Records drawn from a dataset

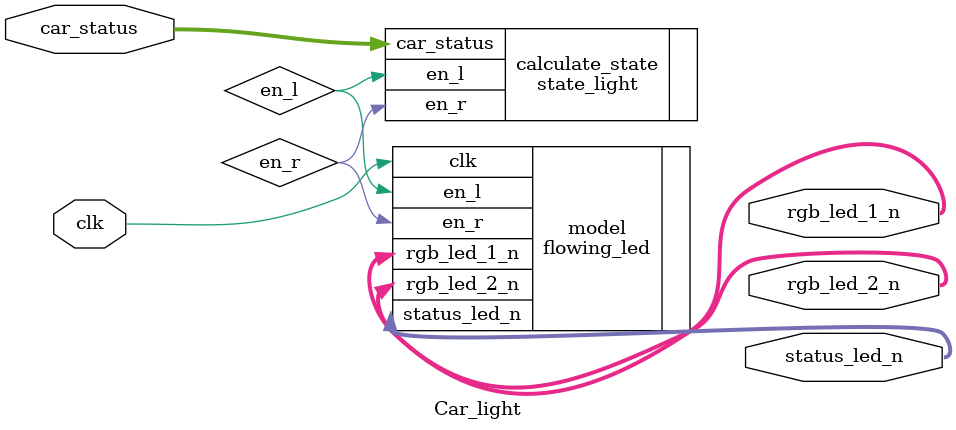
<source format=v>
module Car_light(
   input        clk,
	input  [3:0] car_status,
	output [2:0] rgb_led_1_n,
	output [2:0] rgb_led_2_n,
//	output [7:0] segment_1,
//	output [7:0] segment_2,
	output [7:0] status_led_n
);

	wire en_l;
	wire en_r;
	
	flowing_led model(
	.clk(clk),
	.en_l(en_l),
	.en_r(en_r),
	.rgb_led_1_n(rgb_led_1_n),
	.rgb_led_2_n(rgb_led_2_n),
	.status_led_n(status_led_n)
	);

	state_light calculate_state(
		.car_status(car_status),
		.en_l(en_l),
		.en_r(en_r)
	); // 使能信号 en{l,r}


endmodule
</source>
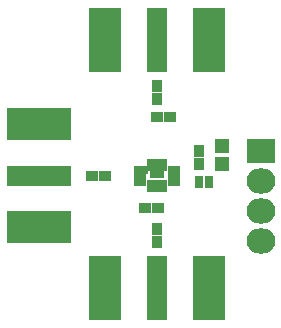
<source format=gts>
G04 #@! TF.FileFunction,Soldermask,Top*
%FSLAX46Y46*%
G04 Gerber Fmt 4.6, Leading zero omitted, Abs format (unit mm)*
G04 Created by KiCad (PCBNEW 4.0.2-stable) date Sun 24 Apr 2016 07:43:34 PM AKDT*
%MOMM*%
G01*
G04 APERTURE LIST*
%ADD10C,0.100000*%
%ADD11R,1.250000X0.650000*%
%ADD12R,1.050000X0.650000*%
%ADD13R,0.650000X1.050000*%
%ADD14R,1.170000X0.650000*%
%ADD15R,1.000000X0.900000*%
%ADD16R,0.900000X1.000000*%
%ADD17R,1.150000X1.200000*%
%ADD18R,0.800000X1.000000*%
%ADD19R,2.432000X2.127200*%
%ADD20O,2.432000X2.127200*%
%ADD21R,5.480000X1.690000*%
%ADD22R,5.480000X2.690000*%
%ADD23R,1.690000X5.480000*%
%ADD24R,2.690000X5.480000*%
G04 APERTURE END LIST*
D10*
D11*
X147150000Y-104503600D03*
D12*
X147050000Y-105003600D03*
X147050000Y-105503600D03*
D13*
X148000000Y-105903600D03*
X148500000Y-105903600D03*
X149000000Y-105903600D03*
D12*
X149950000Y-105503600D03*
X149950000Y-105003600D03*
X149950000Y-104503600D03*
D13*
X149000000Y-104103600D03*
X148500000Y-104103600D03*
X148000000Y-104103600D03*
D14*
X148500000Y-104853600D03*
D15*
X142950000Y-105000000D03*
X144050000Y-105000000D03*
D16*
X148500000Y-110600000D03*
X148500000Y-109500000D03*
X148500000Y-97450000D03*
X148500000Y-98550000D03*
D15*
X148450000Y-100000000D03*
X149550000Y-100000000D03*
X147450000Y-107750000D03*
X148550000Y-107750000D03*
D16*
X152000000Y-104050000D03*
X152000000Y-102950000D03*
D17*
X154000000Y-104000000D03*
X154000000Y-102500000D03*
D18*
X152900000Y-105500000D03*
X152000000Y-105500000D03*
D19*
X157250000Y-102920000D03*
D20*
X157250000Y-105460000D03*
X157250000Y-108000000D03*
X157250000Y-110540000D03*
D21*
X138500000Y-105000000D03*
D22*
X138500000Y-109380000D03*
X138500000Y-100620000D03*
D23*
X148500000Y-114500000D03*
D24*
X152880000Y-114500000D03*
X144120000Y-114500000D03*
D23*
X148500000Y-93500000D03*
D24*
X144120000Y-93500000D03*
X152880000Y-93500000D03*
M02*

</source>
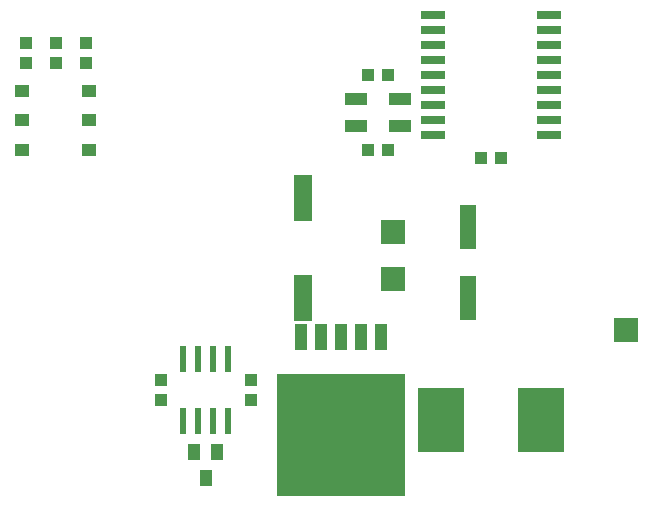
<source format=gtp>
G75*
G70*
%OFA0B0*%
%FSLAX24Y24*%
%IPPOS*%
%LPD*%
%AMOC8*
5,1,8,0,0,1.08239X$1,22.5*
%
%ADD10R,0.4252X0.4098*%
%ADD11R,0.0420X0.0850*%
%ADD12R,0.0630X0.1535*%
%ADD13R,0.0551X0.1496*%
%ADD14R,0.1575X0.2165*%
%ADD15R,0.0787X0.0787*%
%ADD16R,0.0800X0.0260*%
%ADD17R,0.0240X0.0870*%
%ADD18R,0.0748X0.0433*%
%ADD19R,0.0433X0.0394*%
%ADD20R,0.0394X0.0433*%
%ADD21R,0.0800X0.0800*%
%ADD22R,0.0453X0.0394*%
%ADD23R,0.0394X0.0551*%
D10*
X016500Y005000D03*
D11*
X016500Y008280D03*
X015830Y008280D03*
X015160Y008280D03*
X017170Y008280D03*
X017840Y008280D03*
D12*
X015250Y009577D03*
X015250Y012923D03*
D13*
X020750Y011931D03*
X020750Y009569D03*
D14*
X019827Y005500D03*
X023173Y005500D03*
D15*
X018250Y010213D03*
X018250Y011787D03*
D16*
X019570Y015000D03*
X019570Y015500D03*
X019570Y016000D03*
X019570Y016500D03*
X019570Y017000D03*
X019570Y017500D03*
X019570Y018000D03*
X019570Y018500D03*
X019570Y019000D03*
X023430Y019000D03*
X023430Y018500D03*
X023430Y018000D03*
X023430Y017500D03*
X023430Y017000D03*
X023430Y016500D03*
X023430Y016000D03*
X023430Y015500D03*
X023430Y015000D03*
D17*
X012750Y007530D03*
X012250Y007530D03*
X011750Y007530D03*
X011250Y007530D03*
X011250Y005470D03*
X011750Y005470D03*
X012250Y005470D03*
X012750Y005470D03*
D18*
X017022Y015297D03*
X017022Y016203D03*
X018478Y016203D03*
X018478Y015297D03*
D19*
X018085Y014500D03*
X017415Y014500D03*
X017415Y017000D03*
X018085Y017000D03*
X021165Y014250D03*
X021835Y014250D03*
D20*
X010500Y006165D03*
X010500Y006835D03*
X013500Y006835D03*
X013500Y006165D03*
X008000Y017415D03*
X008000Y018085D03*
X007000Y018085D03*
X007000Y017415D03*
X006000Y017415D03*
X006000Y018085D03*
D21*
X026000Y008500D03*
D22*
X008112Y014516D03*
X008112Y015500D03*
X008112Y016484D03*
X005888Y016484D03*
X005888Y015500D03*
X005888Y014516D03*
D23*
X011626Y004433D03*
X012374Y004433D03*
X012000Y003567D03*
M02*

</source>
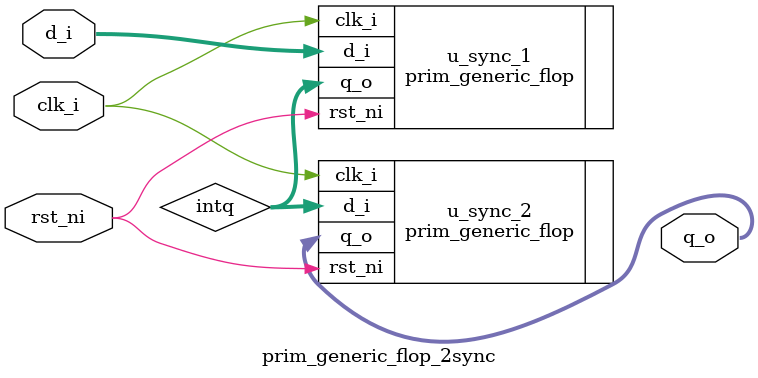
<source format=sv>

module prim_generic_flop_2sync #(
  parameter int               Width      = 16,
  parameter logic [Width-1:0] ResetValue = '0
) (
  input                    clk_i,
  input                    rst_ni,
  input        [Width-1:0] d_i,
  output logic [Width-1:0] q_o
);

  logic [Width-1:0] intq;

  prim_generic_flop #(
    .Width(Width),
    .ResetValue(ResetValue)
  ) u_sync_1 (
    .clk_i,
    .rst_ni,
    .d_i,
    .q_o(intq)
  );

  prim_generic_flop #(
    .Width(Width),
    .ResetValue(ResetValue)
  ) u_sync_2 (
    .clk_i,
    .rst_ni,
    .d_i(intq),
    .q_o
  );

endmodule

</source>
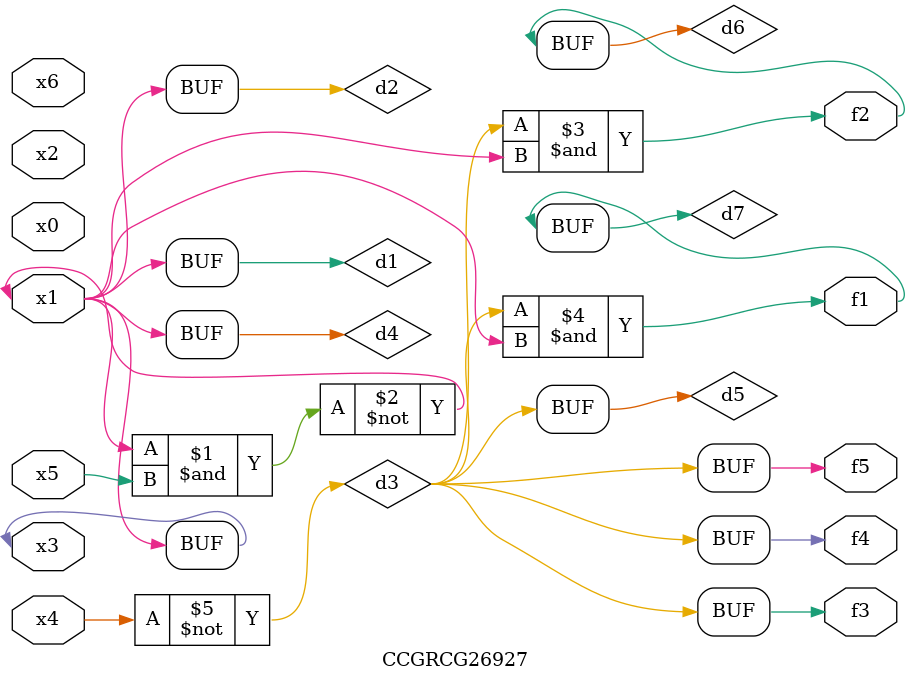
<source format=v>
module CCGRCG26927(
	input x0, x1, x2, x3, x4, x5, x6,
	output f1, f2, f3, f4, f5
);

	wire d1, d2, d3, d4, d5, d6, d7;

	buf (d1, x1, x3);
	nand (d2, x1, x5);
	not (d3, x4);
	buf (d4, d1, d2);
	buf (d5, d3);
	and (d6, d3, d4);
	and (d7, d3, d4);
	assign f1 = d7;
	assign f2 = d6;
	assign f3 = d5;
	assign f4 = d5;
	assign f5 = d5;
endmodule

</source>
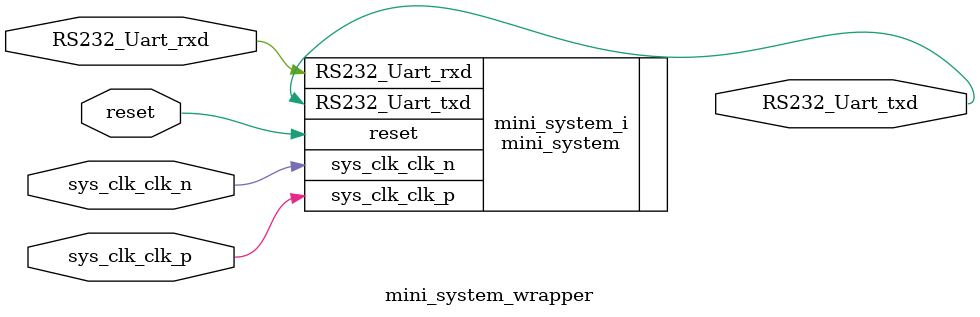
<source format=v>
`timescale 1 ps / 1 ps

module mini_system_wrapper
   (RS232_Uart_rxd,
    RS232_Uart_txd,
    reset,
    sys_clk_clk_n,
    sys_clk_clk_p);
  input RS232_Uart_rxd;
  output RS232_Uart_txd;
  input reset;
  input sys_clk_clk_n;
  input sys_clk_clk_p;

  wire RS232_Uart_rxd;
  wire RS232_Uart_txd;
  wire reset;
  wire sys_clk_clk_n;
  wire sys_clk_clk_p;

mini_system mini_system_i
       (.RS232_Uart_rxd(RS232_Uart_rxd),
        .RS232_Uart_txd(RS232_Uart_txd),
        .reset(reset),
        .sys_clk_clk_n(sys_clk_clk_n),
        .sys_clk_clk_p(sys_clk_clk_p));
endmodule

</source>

BRIEF —
Say how many lines of the data hold the string "format". Reply with the number alone.

WORKED SOLUTION —
7